> [Text section]
Throughout the Whitbread Race, King's Legend was plagued by financial trouble. Reportedly, Conny van Rietschoten, Ratcliff's primary opponent, gave the crew financial support in order to keep the ship in the race. He allegedly paid an outstanding hotel bill in South Africa, and donated roughly $30,000 to King's Legend further on in the race. Ratcliff is also said to have refused to finish in England due to a consumption tax debt he still owed the British tax administration. Lowered morale among the crew eventually had Ratcliff back down. King's Legend finished in Portsmouth with a travel time of 121 days and 11 hours, earning her second place.

=== After the Whitbread Race ===
Nick Ratcliff's financial trouble after the race forced him to sell the ship. The buyer was a diamond trader from New York, who owned the ship for only a brief time and mainly used her for celebrations on the Hudson. In the first twenty years after the Whitbread Race, the ship changed ownership various times. King's Legend has been in Lebanese, Belgian and Norwegian hands, and has sailed all over the world, from Australia to South Africa and the Caribbean.

> [Dataset entries]
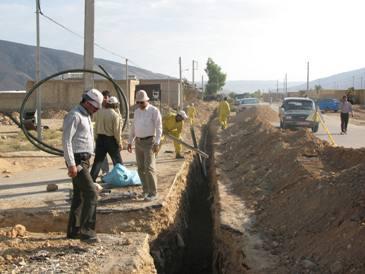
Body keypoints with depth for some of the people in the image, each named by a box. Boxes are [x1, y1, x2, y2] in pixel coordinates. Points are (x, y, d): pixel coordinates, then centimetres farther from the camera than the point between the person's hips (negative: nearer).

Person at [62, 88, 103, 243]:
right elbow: (66, 140, -21)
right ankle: (86, 230, -14)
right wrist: (72, 164, -24)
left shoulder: (85, 116, 17)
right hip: (77, 161, -10)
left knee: (79, 195, 12)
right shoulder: (74, 116, -14)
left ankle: (74, 230, 19)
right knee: (91, 193, -15)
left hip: (83, 160, 10)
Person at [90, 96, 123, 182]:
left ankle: (92, 178, 2)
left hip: (100, 138, 4)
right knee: (117, 160, 12)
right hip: (111, 139, -4)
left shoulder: (99, 112, 1)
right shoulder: (115, 115, -15)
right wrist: (119, 143, -4)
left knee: (98, 160, 7)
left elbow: (96, 127, 8)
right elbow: (117, 131, -13)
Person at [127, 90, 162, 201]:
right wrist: (130, 142, 17)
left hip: (149, 141, -6)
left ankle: (153, 192, -5)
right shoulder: (136, 111, 13)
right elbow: (133, 127, 20)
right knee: (141, 168, 8)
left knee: (149, 167, -11)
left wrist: (157, 143, -17)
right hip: (138, 142, 6)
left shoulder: (154, 111, -7)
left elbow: (158, 127, -10)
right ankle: (146, 190, 18)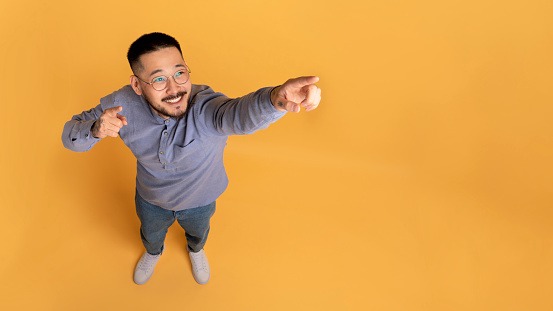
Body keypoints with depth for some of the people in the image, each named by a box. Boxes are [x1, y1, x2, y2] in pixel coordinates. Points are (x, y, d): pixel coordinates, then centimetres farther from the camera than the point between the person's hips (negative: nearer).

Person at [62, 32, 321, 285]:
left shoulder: (204, 106, -43)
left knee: (198, 232, 33)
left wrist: (275, 99, -92)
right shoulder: (123, 104, -31)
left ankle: (196, 250, 72)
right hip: (151, 199, 2)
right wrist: (95, 129, -45)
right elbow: (70, 136, -19)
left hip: (199, 199, -1)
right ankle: (154, 252, 73)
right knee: (151, 233, 35)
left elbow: (238, 114, -67)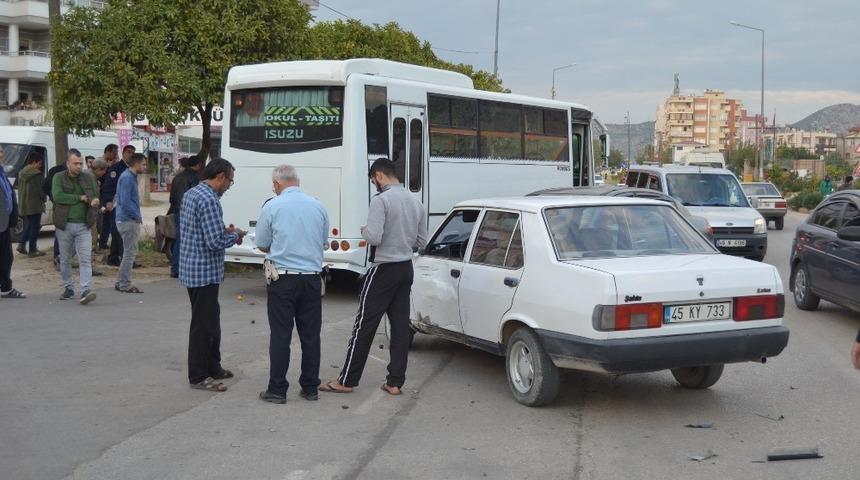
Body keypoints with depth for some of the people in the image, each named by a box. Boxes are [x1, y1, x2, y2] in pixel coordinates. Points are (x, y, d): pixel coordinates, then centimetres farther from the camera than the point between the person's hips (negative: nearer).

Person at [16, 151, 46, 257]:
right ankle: (32, 250, 4)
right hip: (35, 205, -8)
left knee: (28, 226, 22)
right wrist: (44, 198, 5)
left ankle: (22, 244, 9)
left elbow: (20, 188, 13)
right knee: (34, 228, 1)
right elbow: (40, 189, -14)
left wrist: (21, 202, 18)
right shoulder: (36, 174, -16)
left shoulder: (21, 173, 9)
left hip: (23, 205, 8)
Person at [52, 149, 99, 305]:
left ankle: (86, 291, -16)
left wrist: (94, 201, -19)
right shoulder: (59, 178, 0)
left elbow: (96, 196, 7)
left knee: (85, 260, -10)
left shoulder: (88, 178, 9)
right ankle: (69, 288, 24)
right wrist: (81, 198, -12)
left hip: (83, 225, 0)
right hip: (64, 225, 0)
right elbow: (57, 196, -15)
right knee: (65, 259, 10)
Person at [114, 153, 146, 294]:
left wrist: (137, 216, 13)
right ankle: (125, 285, 0)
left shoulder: (131, 177, 15)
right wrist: (137, 216, -14)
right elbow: (125, 202, -22)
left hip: (131, 220, 10)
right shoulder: (127, 178, -16)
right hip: (128, 220, -10)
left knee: (129, 252, 15)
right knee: (130, 253, -5)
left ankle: (121, 282, 21)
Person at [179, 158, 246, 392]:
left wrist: (225, 231, 13)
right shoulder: (209, 200, -21)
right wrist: (235, 235, -7)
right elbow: (216, 242, -25)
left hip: (191, 268, 10)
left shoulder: (191, 194, 11)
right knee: (203, 324, 0)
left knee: (211, 320, 19)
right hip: (204, 271, -10)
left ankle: (212, 367, 30)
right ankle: (198, 376, 8)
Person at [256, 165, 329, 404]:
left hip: (283, 279, -3)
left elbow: (262, 245, 3)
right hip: (312, 278, 3)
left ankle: (277, 390, 4)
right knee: (310, 335, 9)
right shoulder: (318, 206, 4)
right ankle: (310, 388, 15)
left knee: (280, 336, 1)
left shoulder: (272, 207, -6)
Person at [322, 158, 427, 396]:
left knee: (365, 325, -2)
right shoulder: (415, 201, 9)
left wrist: (364, 230, -2)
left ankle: (347, 380, 4)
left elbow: (373, 237, -22)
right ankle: (395, 382, 10)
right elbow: (421, 240, 14)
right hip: (406, 269, 7)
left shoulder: (381, 200, -15)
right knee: (401, 325, 8)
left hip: (384, 269, -7)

> [What you need to do]
1. In the text about King's Legend, who bought the ship from Nick Ratcliff after the Whitbread Race?
2. From the text about King's Legend, write out the passage starting with "Throughout the Whitbread" and going on through "her second place.".

> [Solutions to the exercise]
1. A diamond trader from New York bought the ship.

2.
Throughout the Whitbread Race, King's Legend was plagued by financial trouble. Reportedly, Conny van Rietschoten, Ratcliff's primary opponent, gave the crew financial support in order to keep the ship in the race. He allegedly paid an outstanding hotel bill in South Africa, and donated roughly $30,000 to King's Legend further on in the race. Ratcliff is also said to have refused to finish in England due to a consumption tax debt he still owed the British tax administration. Lowered morale among the crew eventually had Ratcliff back down. King's Legend finished in Portsmouth with a travel time of 121 days and 11 hours, earning her second place.